Grammy award-winning group Third Coast Percussion will give a free performance at the Carol Carter Recital Hall on Tuesday at 7:30 p.m as part of Georgia Southern University’s On The Verge music series.

The Chicago-based quartet, founded in 2005, is comprised of members David Skidmore, Robert Dillon, Peter Martin and Sean Connors, each of whom hold Master of Music degrees and have taught at various universities, according to the Third Coast Percussion website.

About Third Coast Percussion and ensemble member Robert Dillon

Dillon, ensemble member and development director, began playing percussion in his Michigan public school’s fourth grade band class. He said the wide variety of musical possibilities that percussion can create kept him interested.

“A friend in high school convinced me to join the local youth symphony, and then I fell in love with classical music, and decided to go to college for music,” Dillon said in an email. “In college, percussion ensemble music and contemporary music were amazing experiences, and luckily I met some other great percussionists who also loved this stuff, so we started this group together.”

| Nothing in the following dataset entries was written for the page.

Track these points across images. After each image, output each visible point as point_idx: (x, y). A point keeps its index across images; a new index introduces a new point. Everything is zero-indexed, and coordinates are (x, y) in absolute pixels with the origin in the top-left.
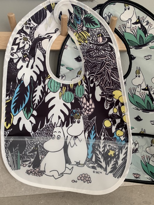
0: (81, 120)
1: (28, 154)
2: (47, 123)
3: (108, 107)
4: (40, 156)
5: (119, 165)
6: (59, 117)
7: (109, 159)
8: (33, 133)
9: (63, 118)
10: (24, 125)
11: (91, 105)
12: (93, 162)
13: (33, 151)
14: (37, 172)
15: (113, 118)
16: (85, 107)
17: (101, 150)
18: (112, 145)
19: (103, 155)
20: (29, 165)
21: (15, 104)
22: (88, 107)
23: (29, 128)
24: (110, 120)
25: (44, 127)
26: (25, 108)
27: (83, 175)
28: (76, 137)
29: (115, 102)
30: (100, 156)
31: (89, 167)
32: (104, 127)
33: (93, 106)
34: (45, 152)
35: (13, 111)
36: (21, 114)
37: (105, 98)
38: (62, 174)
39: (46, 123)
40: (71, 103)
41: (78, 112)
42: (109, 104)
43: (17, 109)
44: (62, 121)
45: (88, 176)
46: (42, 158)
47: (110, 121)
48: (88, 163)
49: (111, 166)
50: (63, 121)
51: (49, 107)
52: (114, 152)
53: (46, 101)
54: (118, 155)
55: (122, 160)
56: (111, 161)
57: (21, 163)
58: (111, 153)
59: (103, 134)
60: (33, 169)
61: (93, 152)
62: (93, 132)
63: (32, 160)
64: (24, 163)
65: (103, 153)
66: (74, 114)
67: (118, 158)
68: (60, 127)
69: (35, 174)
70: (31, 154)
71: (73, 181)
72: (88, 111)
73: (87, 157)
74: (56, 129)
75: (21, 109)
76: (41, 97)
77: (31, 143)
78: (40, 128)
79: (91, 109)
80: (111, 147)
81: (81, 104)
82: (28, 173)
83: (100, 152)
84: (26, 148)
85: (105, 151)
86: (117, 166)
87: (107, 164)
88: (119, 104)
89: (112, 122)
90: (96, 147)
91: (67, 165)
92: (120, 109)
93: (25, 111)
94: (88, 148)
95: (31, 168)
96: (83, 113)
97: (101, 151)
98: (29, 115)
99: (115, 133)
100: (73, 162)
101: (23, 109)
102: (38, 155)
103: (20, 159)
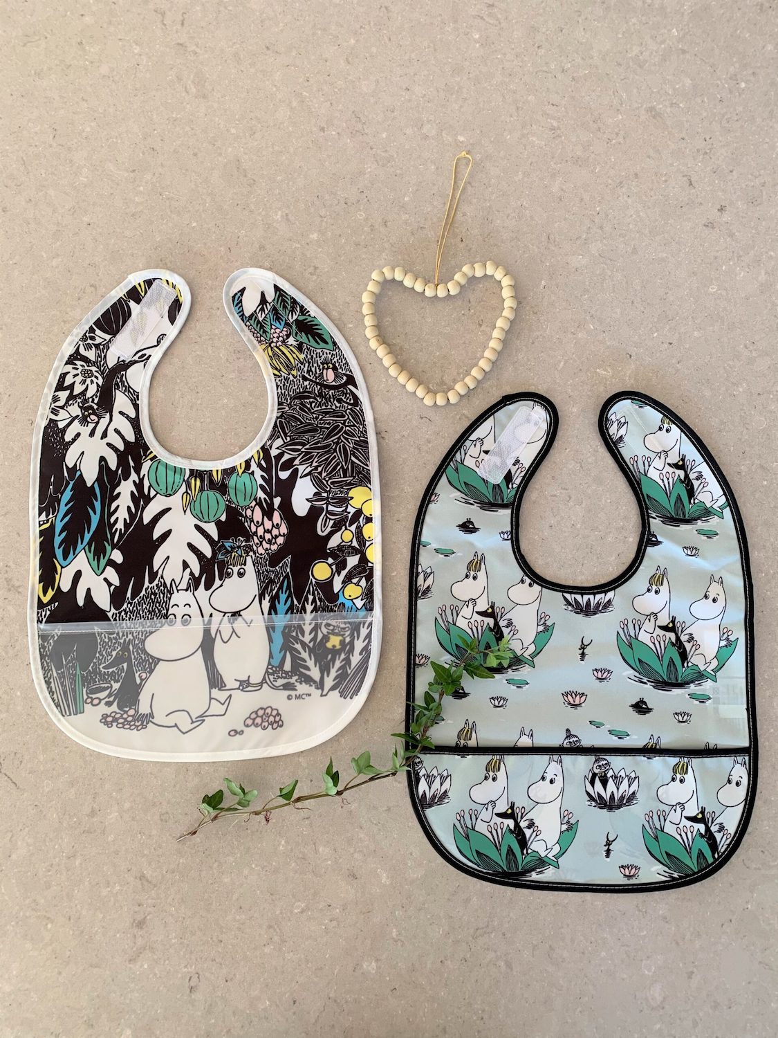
0: (250, 568)
1: (103, 670)
2: (151, 582)
3: (329, 529)
4: (137, 675)
5: (352, 667)
6: (185, 565)
7: (330, 656)
8: (113, 610)
9: (195, 567)
10: (89, 590)
11: (278, 527)
12: (287, 673)
13: (118, 661)
14: (130, 719)
15: (339, 557)
16: (261, 531)
17: (307, 638)
18: (333, 622)
19: (311, 651)
20: (107, 700)
21: (64, 534)
22: (269, 531)
23: (103, 599)
24: (330, 561)
25: (142, 595)
26: (89, 544)
27: (261, 713)
28: (236, 614)
29: (350, 516)
30: (305, 655)
31: (276, 688)
32: (314, 581)
33: (284, 529)
34: (151, 663)
35: (59, 553)
36: (81, 561)
37: (325, 506)
38: (202, 718)
39: (147, 584)
40: (219, 524)
41: (239, 547)
42: (332, 522)
43: (70, 546)
44: (192, 574)
45: (274, 713)
46: (142, 680)
47: (330, 566)
48: (271, 677)
49: (333, 673)
50: (197, 575)
51: (155, 538)
52: (340, 638)
53: (146, 521)
54: (352, 643)
55: (361, 654)
56: (333, 660)
57: (85, 697)
58: (334, 641)
59: (311, 598)
60: (118, 711)
61: (287, 647)
62: (283, 597)
63: (116, 686)
64: (94, 696)
65: (311, 645)
66: (228, 552)
67: (352, 650)
68: (187, 590)
69: (125, 724)
70: (111, 670)
71: (232, 733)
72: (269, 542)
73: (269, 663)
74: (177, 598)
75: (80, 547)
76: (133, 510)
77: (109, 638)
78: (133, 597)
79: (276, 537)
80: (331, 628)
81: (246, 524)
82: (106, 723)
83: (304, 645)
84: (98, 655)
85: (319, 640)
86: (349, 671)
87: (325, 669)
88: (361, 519)
89: (334, 567)
90: (294, 634)
91: (215, 692)
92: (359, 531)
93: (90, 552)
94: (271, 640)
95: (114, 707)
96: (255, 548)
97: (307, 641)
98: (103, 562)
99: (341, 594)
100: (230, 683)
101: (87, 548)
102: (130, 673)
103: (83, 686)
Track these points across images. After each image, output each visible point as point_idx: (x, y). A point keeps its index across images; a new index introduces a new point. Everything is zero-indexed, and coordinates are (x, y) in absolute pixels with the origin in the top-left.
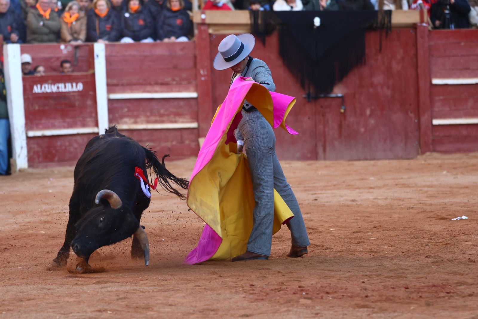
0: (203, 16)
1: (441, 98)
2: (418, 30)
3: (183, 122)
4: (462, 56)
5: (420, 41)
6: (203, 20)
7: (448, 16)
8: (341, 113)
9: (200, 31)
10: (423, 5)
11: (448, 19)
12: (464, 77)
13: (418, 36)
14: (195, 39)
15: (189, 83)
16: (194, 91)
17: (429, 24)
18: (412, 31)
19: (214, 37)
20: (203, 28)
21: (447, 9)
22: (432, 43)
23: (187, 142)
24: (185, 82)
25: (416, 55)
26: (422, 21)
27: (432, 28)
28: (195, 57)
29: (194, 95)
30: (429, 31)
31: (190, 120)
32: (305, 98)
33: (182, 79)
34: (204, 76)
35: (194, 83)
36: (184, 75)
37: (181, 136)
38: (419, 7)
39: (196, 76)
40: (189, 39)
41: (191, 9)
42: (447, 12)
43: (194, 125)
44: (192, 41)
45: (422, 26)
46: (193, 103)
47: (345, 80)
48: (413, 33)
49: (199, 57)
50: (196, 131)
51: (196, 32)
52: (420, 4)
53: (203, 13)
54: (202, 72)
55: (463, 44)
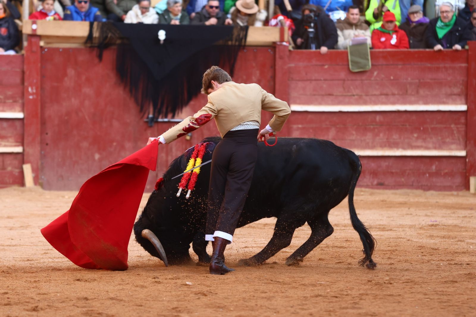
0: (34, 27)
1: (300, 126)
2: (277, 50)
3: (5, 146)
4: (325, 80)
5: (279, 63)
6: (34, 30)
7: (311, 35)
8: (187, 140)
9: (30, 43)
10: (284, 21)
11: (311, 38)
12: (327, 104)
13: (277, 56)
14: (23, 52)
15: (15, 102)
16: (20, 112)
17: (290, 44)
18: (270, 50)
19: (46, 50)
20: (34, 40)
21: (310, 27)
22: (292, 65)
23: (9, 169)
24: (11, 101)
25: (274, 77)
26: (282, 40)
27: (293, 48)
28: (23, 73)
29: (20, 115)
30: (290, 51)
31: (14, 144)
32: (147, 122)
33: (7, 98)
34: (33, 94)
35: (20, 101)
36: (9, 93)
37: (3, 162)
38: (279, 24)
39: (23, 94)
40: (17, 52)
41: (20, 17)
42: (311, 30)
43: (19, 149)
44: (20, 54)
45: (282, 45)
46: (18, 124)
47: (192, 103)
48: (272, 53)
49: (27, 73)
50: (20, 157)
51: (25, 44)
52: (280, 21)
53: (34, 23)
54: (30, 90)
55: (326, 67)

In 2017, Third Coast Percussion won the Grammy Award for Best Chamber Music/Small Ensemble Performance for their album “Third Coast Percussion | Steve Reich.”

“[Winning a Grammy] was a totally surreal and insane experience,” Dillon said. “Third Coast Percussion had been around for 12 years, and a percussion ensemble had never won in the chamber music category before, so it felt like an accomplishment for all the percussion groups who’ve been working to champion this music for decades now. We also got to perform at the Grammy Premiere Ceremony with Ravi Coltrane. It was great.”

In addition to performing around the world, Third Coast Percussion is involved in community outreach, including activities for students on the Garrison School for the Arts and GS campuses Monday. Dillon said the day-to-day activities of his career are rewarding.

“Just having a performance that feels really great, or connecting with a group of school kids in a way that feels like you made an impact, or working with a composer and reading through really cool new music for the first time, or occasionally we get an email or letter from someone who tells us that we really made a difference in their life in some way or another, those are the things that make this really rewarding,” Dillon said.

Tuesday’s concert

“People should not miss this concert,” Dillon said. “There will be all sorts of interesting and beautiful sounds: drums, marimbas, tuned cowbells, Japanese singing bowls, amplified table tops. Every piece will be a new and interesting surprise.”

Admission for the event is free due to sponsorship from the Georgia Music Foundation, Braswell’s Food Company, Statesboro Properties and Citizens Bank, as well as the Campus Life Enrichment Committee and the College of Arts and Humanities at Georgia Southern, according to a press release from the Department of Music.

Dillon said, “I honestly think we’re a very unique performance experience that you don’t see every day, and there’s an energy and attention to detail we bring to our concerts that I think really make an impression on people.”